==== Source information ====

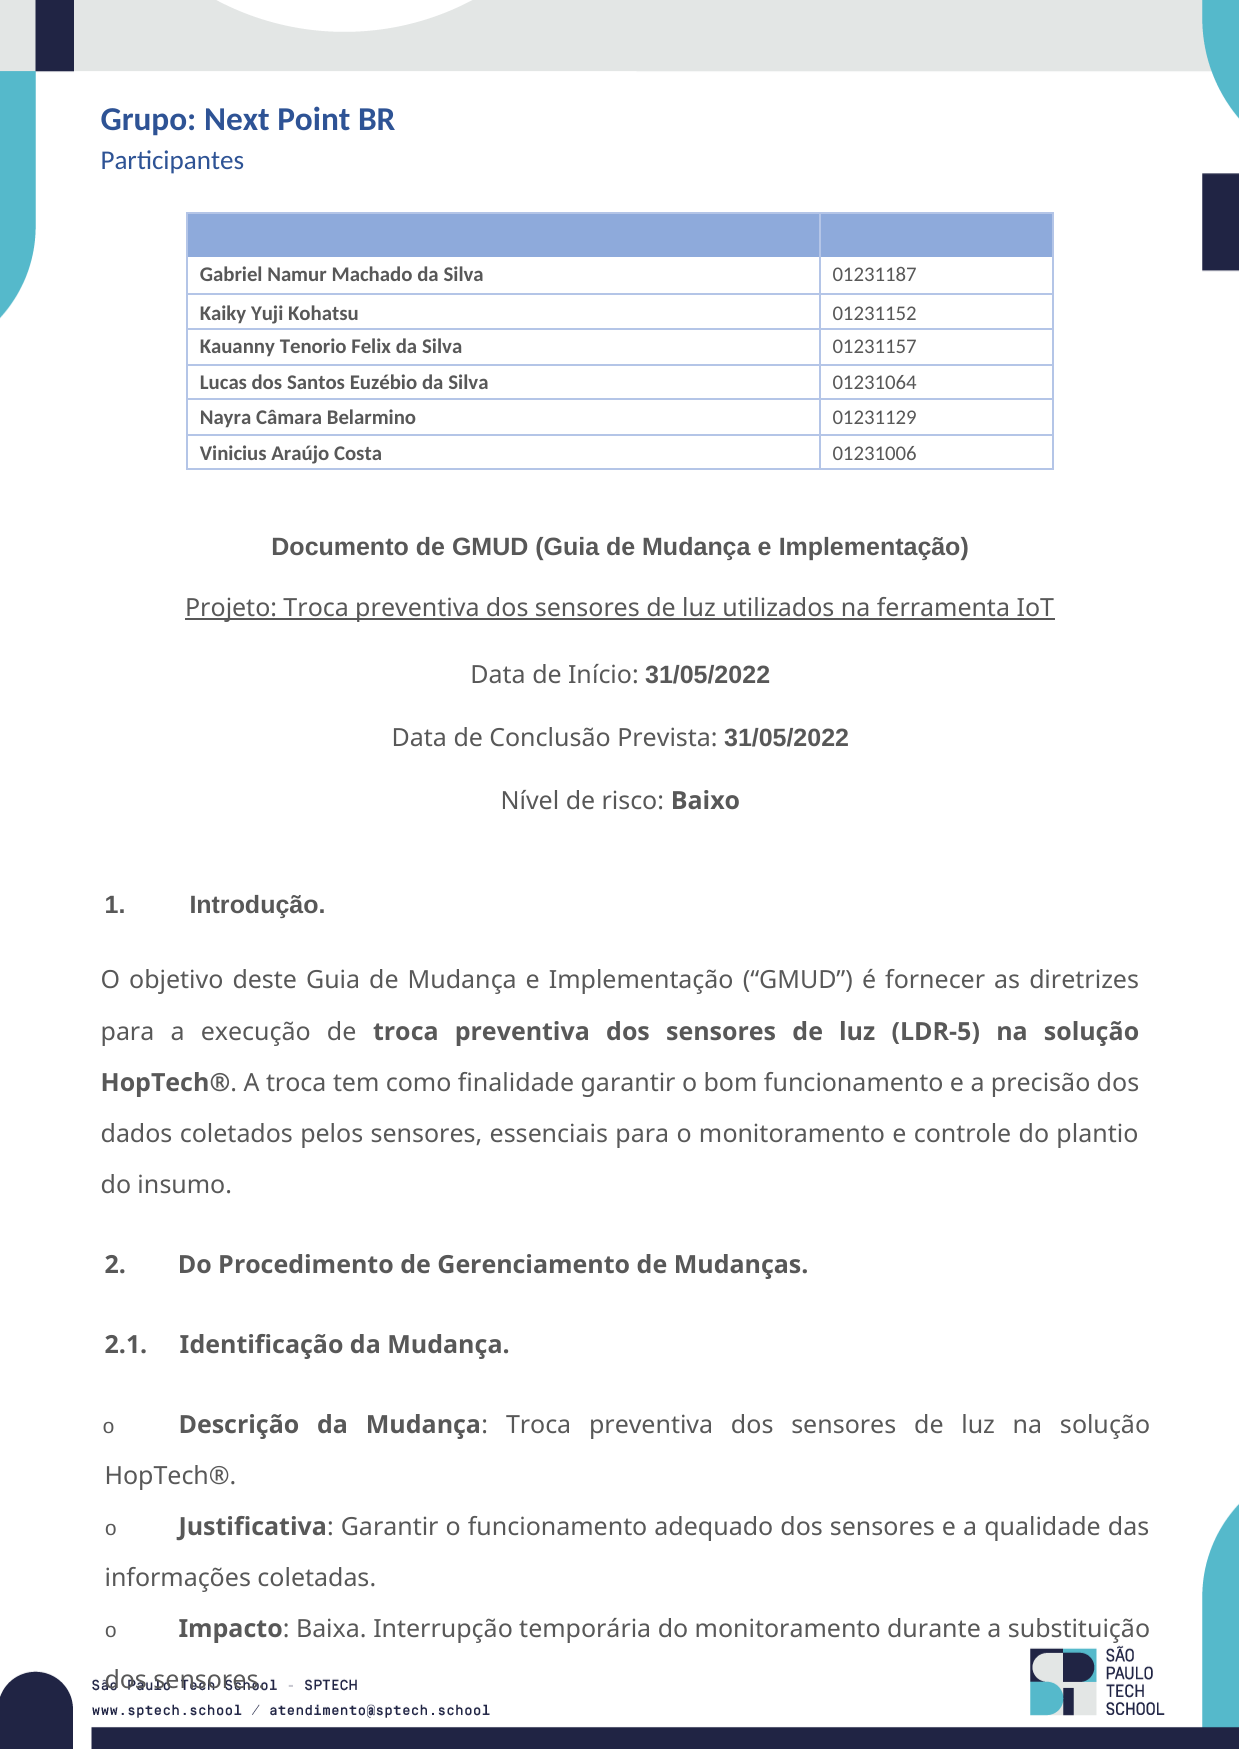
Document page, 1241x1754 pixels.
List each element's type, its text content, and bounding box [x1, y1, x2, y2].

text Projeto: Troca preventiva dos sensores de luz utilizados na ferramenta IoT [128, 589, 1111, 623]
list Impacto: Baixa. Interrupção temporária do monitoramento durante a substituição dos sensores. [104, 1611, 1151, 1696]
text Grupo: Next Point BR [100, 98, 1151, 138]
text Data de Início: 31/05/2022 [128, 656, 1112, 690]
list Justificativa: Garantir o funcionamento adequado dos sensores e a qualidade das informações coletadas. [104, 1509, 1151, 1594]
table_cell Kauanny Tenorio Felix da Silva [188, 330, 819, 363]
table_cell 01231064 [821, 366, 1052, 398]
table_cell Vinicius Araújo Costa [188, 436, 819, 468]
text O objetivo deste Guia de Mudança e Implementação (“GMUD”) é fornecer as diretrizes para a execução de troca preventiva dos sensores de luz (LDR-5) na solução HopTech®. A troca tem como finalidade garantir o bom funcionamento e a precisão dos dados coletados pelos sensores, essenciais para o monitoramento e controle do plantio do insumo. [100, 962, 1140, 1200]
text Participantes [100, 143, 1151, 176]
text Nível de risco: Baixo [128, 783, 1112, 817]
table_cell 01231152 [821, 295, 1052, 328]
table_cell Gabriel Namur Machado da Silva [188, 257, 819, 293]
subtitle Documento de GMUD (Guia de Mudança e Implementação) [128, 531, 1111, 560]
table_cell 01231187 [821, 257, 1052, 293]
table_cell Nayra Câmara Belarmino [188, 400, 819, 434]
text 2. Do Procedimento de Gerenciamento de Mudanças. [104, 1247, 1151, 1281]
table_cell 01231006 [821, 436, 1052, 468]
table_header [188, 214, 819, 257]
table_cell 01231157 [821, 330, 1052, 363]
picture [0, 0, 1239, 1749]
table_cell Lucas dos Santos Euzébio da Silva [188, 366, 819, 398]
table_cell Kaiky Yuji Kohatsu [188, 295, 819, 328]
table_header [821, 214, 1052, 257]
text 2.1. Identificação da Mudança. [104, 1327, 1151, 1361]
table_cell 01231129 [821, 400, 1052, 434]
text Data de Conclusão Prevista: 31/05/2022 [128, 719, 1112, 753]
list Descrição da Mudança: Troca preventiva dos sensores de luz na solução HopTech®. [102, 1407, 1151, 1492]
subtitle Introdução. [104, 890, 1151, 918]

====

■ Work to complete:
The images are to be left out; every line above should be set down exactly.

■ Exercise solution:
Document page, 1241x1754 pixels.
List each element's type, its text content, and bounding box [x1, y1, x2, y2].

text Projeto: Troca preventiva dos sensores de luz utilizados na ferramenta IoT [128, 589, 1111, 623]
list Impacto: Baixa. Interrupção temporária do monitoramento durante a substituição dos sensores. [104, 1611, 1151, 1696]
text Grupo: Next Point BR [100, 98, 1151, 138]
text Data de Início: 31/05/2022 [128, 656, 1112, 690]
list Justificativa: Garantir o funcionamento adequado dos sensores e a qualidade das informações coletadas. [104, 1509, 1151, 1594]
table_cell Kauanny Tenorio Felix da Silva [188, 330, 819, 363]
table_cell 01231064 [821, 366, 1052, 398]
table_cell Vinicius Araújo Costa [188, 436, 819, 468]
text O objetivo deste Guia de Mudança e Implementação (“GMUD”) é fornecer as diretrizes para a execução de troca preventiva dos sensores de luz (LDR-5) na solução HopTech®. A troca tem como finalidade garantir o bom funcionamento e a precisão dos dados coletados pelos sensores, essenciais para o monitoramento e controle do plantio do insumo. [100, 962, 1140, 1200]
text Participantes [100, 143, 1151, 176]
text Nível de risco: Baixo [128, 783, 1112, 817]
table_cell 01231152 [821, 295, 1052, 328]
table_cell Gabriel Namur Machado da Silva [188, 257, 819, 293]
subtitle Documento de GMUD (Guia de Mudança e Implementação) [128, 531, 1111, 560]
table_cell 01231187 [821, 257, 1052, 293]
table_cell Nayra Câmara Belarmino [188, 400, 819, 434]
text 2. Do Procedimento de Gerenciamento de Mudanças. [104, 1247, 1151, 1281]
table_cell 01231006 [821, 436, 1052, 468]
table_header [188, 214, 819, 257]
table_cell 01231157 [821, 330, 1052, 363]
picture [0, 0, 1239, 1749]
table_cell Lucas dos Santos Euzébio da Silva [188, 366, 819, 398]
table_cell Kaiky Yuji Kohatsu [188, 295, 819, 328]
table_header [821, 214, 1052, 257]
text 2.1. Identificação da Mudança. [104, 1327, 1151, 1361]
table_cell 01231129 [821, 400, 1052, 434]
text Data de Conclusão Prevista: 31/05/2022 [128, 719, 1112, 753]
list Descrição da Mudança: Troca preventiva dos sensores de luz na solução HopTech®. [102, 1407, 1151, 1492]
subtitle Introdução. [104, 890, 1151, 918]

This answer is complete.